Out on the fab floor, lernen Sie, Temperaturschwankungen bei der Fotoresistverarbeitung wie einen alten Feind zu behandeln. Ein Softbake bei 90°C mit ±3°C über das Wafer hinweg? Diese Streuung verschiebt den kritischen Dimensionsbias und hinterlässt Randtröpfchen, die später als Nacharbeit zurückkehren. Deshalb haben wir ein kundenspezifisches industrielles Infrarot-Fabsystem entwickelt, um diese Unsicherheit auszuschalten – und reproduzierbare Wärme genau dort zu liefern, wo der Prozess sie benötigt, ohne Luftbewegung und ohne Partikelentstehung.
Technisch relevante Aspekte
Wir setzen kurzwellige Infrarotstrahler mit schneller, direkter Wafer-Ankopplung ein, sodass wir schnell hochfahren und mit echter Regelung stabil halten können. Die thermische Gleichmäßigkeit über den Chuck bleibt innerhalb von ±0,1°C, und die Temperaturwiederholbarkeit von Charge zu Charge liegt besser als ±0,5°C.
Das Modul ist dank eines dichten thermischen Designs und Materialien mit geringer Ausgasung bis in die Reinraumklasse 1–100 kompatibel. Partikelbildung während des Bake-Prozesses bleibt bei null. Eine integrierte Messtechnik speist einen Regelkreis, der den Sollwert hält, selbst bei Spannungsschwankungen und wechselnden Umgebungsbedingungen.
Das Ergebnis ist ein thermisches Budget, auf das man sich verlassen kann – konsistente Softbake- und Hardbake-Profile, Tag für Tag.
Warum es dort funktioniert, wo es zählt
Lithografie und Resist-Härtung sind auf thermische Stabilität angewiesen. Dieses System sichert den Bake-Schritt, so dass die Linienbreitenkontrolle präziser wird und die Randtröpfchenentfernung vorhersehbar funktioniert. Ausschuss wird reduziert, Nacharbeit minimiert und Abweichungen, die in den Ausbeuten kosten, gehören der Vergangenheit an.
Auch der Energieverbrauch sinkt, da die Strahler gezielt das Ziel erwärmen, nicht den gesamten Bereich.

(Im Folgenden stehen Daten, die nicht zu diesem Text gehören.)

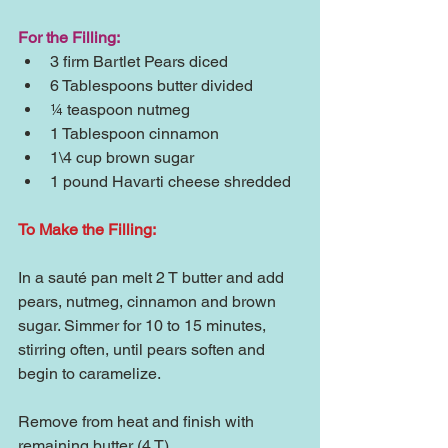
For the Filling:
3 firm Bartlet Pears diced  
6 Tablespoons butter divided  
¼ teaspoon nutmeg  
1 Tablespoon cinnamon  
1\4 cup brown sugar  
1 pound Havarti cheese shredded 
To Make the Filling:
In a sauté pan melt 2 T butter and add 
pears, nutmeg, cinnamon and brown 
sugar. Simmer for 10 to 15 minutes, 
stirring often, until pears soften and 
begin to caramelize.
Remove from heat and finish with 
remaining butter (4 T)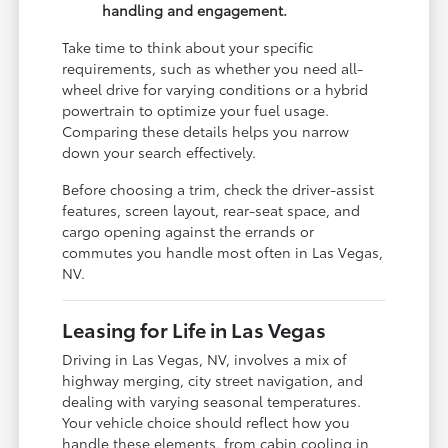
handling and engagement.
Take time to think about your specific
requirements, such as whether you need all-
wheel drive for varying conditions or a hybrid
powertrain to optimize your fuel usage.
Comparing these details helps you narrow
down your search effectively.
Before choosing a trim, check the driver-assist
features, screen layout, rear-seat space, and
cargo opening against the errands or
commutes you handle most often in Las Vegas,
NV.
Leasing for Life in Las Vegas
Driving in Las Vegas, NV, involves a mix of
highway merging, city street navigation, and
dealing with varying seasonal temperatures.
Your vehicle choice should reflect how you
handle these elements, from cabin cooling in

Die Betriebszeit bleibt dank eines für den 24/7-Betrieb ausgelegten Designs stabil, und das Strahlerpaket ist modular aufgebaut, sodass es in wenigen Minuten gewechselt werden kann.
Worauf es ankommt
Das Modul lässt sich in neue oder bestehende Tracks integrieren, aber planen Sie die Stellfläche und Schnittstellen frühzeitig. Die Inbetriebnahme geht schnell, wenn Rezepttemperaturen, Sensoroffsets und Fördergeschwindigkeit vorab abgestimmt sind.
Die Strahler arbeiten mit hoher Intensität, daher ist eine thermische Isolierung benachbarter Stationen zwingend erforderlich. Und wenn Sie verhindern wollen, dass die Schutzlogik anspricht, ist eine geregelte Stromversorgung im Reinraum ein Muss – sonst schalten Transienten die Steuerung ab.
Richtig eingerichtet läuft die Linie ohne ungeplante Unterbrechungen. Dadurch öffnen sich Ihre Prozessfenster.